I'm not under the disillusion I was perfect in the end of the friendship. I know I'm not perfect, but no one can say I didn't try. Being called horrible person, pointing out all of my flaws while bawling in front of you, then running away only to hear you call me a crybaby. Yeah. I'm the bad guy. Turning the whole church against me after my parents just got a divorce and my dad was diagnosed with Cancer, when my only falling short in our friendship is that I wasn't cool enough? Yeah. I'm unreasonable.  Letting me cry myself to sleep and leave scars I can still see today because you wanted to flirt with some guy? Yeah. I'm the bitch.

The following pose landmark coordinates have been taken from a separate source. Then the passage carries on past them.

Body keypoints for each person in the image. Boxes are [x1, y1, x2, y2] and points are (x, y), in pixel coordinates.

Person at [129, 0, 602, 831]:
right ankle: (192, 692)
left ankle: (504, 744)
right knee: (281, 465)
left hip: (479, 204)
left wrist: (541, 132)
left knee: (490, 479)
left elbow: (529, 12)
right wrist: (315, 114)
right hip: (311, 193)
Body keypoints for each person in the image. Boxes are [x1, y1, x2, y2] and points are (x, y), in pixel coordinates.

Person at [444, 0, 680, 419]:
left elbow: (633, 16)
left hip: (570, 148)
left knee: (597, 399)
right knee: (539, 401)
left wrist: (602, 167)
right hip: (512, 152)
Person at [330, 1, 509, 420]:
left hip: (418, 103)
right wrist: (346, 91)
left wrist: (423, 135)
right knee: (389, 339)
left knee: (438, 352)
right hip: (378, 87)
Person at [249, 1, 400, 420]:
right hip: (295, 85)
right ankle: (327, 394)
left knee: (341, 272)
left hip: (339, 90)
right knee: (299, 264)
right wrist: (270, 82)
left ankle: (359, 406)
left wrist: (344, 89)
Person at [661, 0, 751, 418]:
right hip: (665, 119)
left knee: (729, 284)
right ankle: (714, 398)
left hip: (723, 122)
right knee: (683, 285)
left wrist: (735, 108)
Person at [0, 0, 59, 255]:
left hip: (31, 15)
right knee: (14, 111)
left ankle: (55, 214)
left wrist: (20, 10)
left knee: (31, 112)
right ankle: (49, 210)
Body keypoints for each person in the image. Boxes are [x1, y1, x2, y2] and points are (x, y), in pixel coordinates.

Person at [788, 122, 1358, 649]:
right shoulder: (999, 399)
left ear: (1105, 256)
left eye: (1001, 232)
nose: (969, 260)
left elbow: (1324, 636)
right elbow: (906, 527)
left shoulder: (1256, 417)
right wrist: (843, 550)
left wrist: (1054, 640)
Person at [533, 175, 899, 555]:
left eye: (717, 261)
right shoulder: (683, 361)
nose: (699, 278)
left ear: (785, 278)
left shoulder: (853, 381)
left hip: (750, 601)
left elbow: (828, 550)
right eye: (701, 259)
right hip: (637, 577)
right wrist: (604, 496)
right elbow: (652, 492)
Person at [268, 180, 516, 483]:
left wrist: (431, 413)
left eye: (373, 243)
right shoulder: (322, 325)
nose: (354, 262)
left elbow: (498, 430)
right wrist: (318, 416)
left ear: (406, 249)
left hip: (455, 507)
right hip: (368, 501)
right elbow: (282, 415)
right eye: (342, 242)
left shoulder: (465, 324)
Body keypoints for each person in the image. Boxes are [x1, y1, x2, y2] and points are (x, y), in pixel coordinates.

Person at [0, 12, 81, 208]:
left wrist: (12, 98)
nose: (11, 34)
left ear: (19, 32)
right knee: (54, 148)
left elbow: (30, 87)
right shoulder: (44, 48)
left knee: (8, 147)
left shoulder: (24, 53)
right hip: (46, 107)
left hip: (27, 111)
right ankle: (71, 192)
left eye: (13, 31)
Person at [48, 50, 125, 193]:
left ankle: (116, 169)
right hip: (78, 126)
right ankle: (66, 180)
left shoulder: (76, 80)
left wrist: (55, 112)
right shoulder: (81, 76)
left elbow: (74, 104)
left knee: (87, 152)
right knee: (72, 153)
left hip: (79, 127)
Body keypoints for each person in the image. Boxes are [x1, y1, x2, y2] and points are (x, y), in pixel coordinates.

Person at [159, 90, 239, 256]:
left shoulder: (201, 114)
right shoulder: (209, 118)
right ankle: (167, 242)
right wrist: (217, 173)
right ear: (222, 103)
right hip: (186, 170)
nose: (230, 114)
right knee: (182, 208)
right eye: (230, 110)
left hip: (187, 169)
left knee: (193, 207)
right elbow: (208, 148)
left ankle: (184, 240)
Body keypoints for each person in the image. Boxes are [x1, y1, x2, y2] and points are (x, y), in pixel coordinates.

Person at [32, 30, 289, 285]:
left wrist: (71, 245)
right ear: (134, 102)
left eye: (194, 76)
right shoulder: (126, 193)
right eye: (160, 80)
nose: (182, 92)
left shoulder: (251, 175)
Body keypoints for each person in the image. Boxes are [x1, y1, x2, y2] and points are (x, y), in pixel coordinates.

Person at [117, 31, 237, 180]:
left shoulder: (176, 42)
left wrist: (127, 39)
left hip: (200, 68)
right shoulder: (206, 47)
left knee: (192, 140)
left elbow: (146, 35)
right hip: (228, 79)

I should get over it yeah. It's just hard to see so many people you care about, laugh in your face when you're dying. I can't help it. You are a heartless bitch. I wouldn't treat a dog the way you treated your "best friend." You can take comfort in the fact I won't treat you the way you treated me. Cos you know, I have a soul.

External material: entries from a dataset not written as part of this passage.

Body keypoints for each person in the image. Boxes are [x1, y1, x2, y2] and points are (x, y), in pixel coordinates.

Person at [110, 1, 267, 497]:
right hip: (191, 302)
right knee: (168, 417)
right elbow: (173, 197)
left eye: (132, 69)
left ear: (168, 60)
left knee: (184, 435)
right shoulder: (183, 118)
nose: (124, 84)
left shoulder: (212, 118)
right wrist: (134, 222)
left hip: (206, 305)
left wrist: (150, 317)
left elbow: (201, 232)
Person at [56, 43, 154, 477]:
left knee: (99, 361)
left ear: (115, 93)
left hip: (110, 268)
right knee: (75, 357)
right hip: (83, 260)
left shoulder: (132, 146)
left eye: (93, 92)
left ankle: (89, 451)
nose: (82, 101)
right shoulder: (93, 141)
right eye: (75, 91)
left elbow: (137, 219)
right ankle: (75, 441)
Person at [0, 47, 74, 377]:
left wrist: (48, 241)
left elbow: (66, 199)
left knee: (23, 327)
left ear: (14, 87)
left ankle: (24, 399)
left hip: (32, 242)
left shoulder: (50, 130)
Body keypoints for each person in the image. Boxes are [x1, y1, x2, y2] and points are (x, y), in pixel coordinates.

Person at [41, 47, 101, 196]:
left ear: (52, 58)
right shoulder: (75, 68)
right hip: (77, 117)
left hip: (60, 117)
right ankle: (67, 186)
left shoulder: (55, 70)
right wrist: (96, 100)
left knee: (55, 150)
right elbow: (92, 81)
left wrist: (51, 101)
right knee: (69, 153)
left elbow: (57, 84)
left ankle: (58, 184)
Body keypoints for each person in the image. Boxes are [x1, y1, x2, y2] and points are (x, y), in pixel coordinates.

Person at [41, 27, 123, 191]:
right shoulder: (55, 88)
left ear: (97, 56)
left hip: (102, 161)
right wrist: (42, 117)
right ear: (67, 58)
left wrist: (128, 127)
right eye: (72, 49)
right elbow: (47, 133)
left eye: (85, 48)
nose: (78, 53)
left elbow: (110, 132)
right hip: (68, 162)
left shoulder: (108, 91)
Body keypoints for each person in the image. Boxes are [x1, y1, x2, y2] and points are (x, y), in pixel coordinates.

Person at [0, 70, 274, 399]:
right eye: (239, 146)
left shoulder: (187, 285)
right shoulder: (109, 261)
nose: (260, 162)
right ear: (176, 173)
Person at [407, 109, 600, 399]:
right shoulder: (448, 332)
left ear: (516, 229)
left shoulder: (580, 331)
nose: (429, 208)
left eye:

Wednesday, January 20, 2010

I got soul, but I'm not a soldier.

Nothing new has happened. Ice storm blows. It blows I can only see Nick once a week, but it's completely worth it.

In other news:

I think I'd make a better man, than woman. I've never been good with being lovey dovey, comforting, or anything like that. I get uncomfortable when girls (or guys) cry. Sure I like clothes and hair, but I also like being an asshole with friends and making poo jokes. I don't like talking about your drama. I don't want to reassure you that you're pretty. I don't want to hear about how that bitch stole your man. I'd rather discuss Harry Potter, sing ridiculous songs, and watch Doctor Who. Sure, I take time getting ready in the morning, but I'd be more than willing to jump in puddles and have a sword battle when the time allows. I'm not good at being cutesy. I'm not good at being graceful.

 

I need more friends that listen to music, rather than spend time on 4chan -_- It's warping my mind.


Friday, January 15, 2010

Blah blah

I'm not keeping up with my New Years Resolution
Oh well. I don't really care :3

Tomorrow Nick comes for a visit :3 I'm so pumped. To the point where I'm even annoying myself :D I've been a tad less ZOMG HE DOESN'T REALLY LIKE ME lately, which is a good thing.

Listening to Dir en grey, which is a great thing <3

No offence to anyone, but Dir en grey means more to me than anyone I've met IRL. Kyo has helped me though so much. <3 without him, I'd be nothing. Literally. Just some calcium and worms in the ground. When I hear his voice, it gives me so much peace, everything will be alright, no matter what's taken away from me, no one can take away Dir en grey, no one can take away Kyo's voice. Whenever I hear Dir en grey, it's like I'm home again.